Les enseignant·e·s aussi participent à la
socialisation différente des filles et des garçons. Par exemple
Mosconi (2004) a montré que les professeur·e·s ont plus
tendance à considérer que la réussite des garçons
serait liée à leurs capacités (et auraient donc un
caractère inné) alors que la réussite des filles serait le
résultat des efforts qu'elles fournissent. En d'autres termes, cela
revient à considérer les filles comme naturellement moins
intelligentes que les garçons. Pour réussir, ces dernières
auraient besoin de fournir des efforts. Certaines matières scolaires
sont également plus connotées « masculines » (les
mathématiques) et/ou « féminines » (le
français).

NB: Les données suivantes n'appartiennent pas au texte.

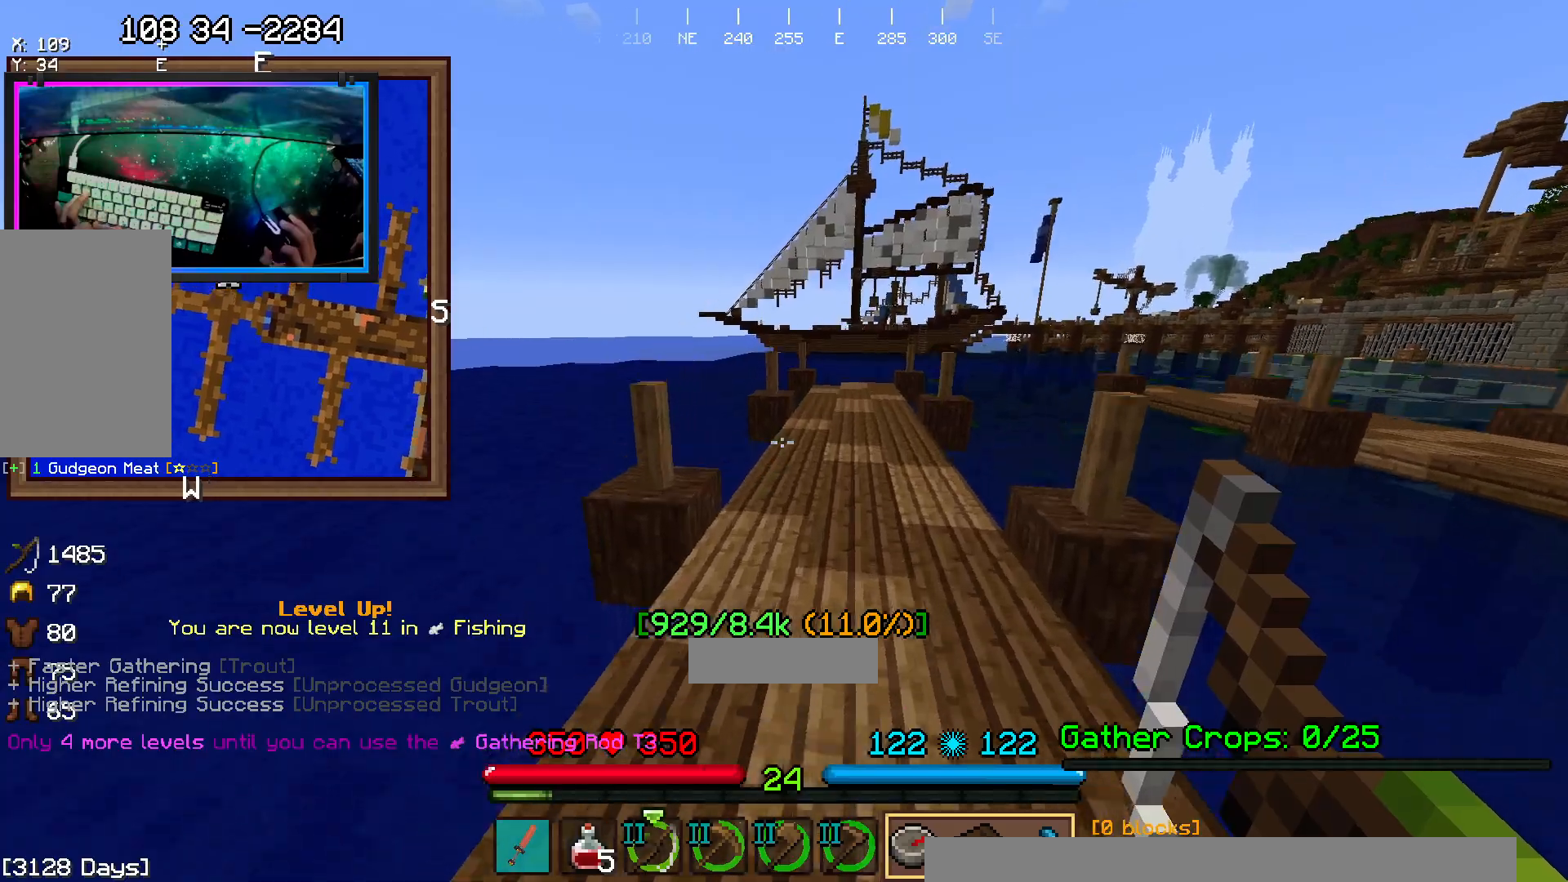
{"keys": ["space", "w"], "mouse": [], "events": []}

Ces stéréotypes vont jusqu'à influencer
les résultats des élèves dans certaines matières.
En effet, Huguet et Regner (2007) ont montré qu'un même exercice
présenté à des élèves comme étant un
exercice de géométrie ou un exercice de mémoire d'un
dessin ne donne pas le même type de résultats. Ainsi lorsque
l'exercice est présenté comme une épreuve de
géométrie, les résultats des filles sont inférieurs
à celui des garçons, et ce même quand celles-ci
déclarent être plus compétentes en mathématiques que
les garçons. Lorsque la même épreuve est
présentée comme une épreuve de dessin, les
résultats des filles sont supérieurs à ceux des
garçons. Nous pouvons interpréter ce résultat comme la
conséquence de la « menace du
stéréotype» (Steele & Aronson, 1995). La «
menace du stéréotype» est définie comme les
effets négatifs que peut avoir un stéréotype sur la
performance d'un groupe soumis à ce stéréotype lorsque
celui-ci est activé dans la tâche à effectuer. Dans cette
tâche, on peut également supposer que les
stéréotypes de sexe pourraient avoir eu une influence sur les
sentiments de compétences en mathématiques des filles ayant
eux-mêmes une influence sur leur résultat.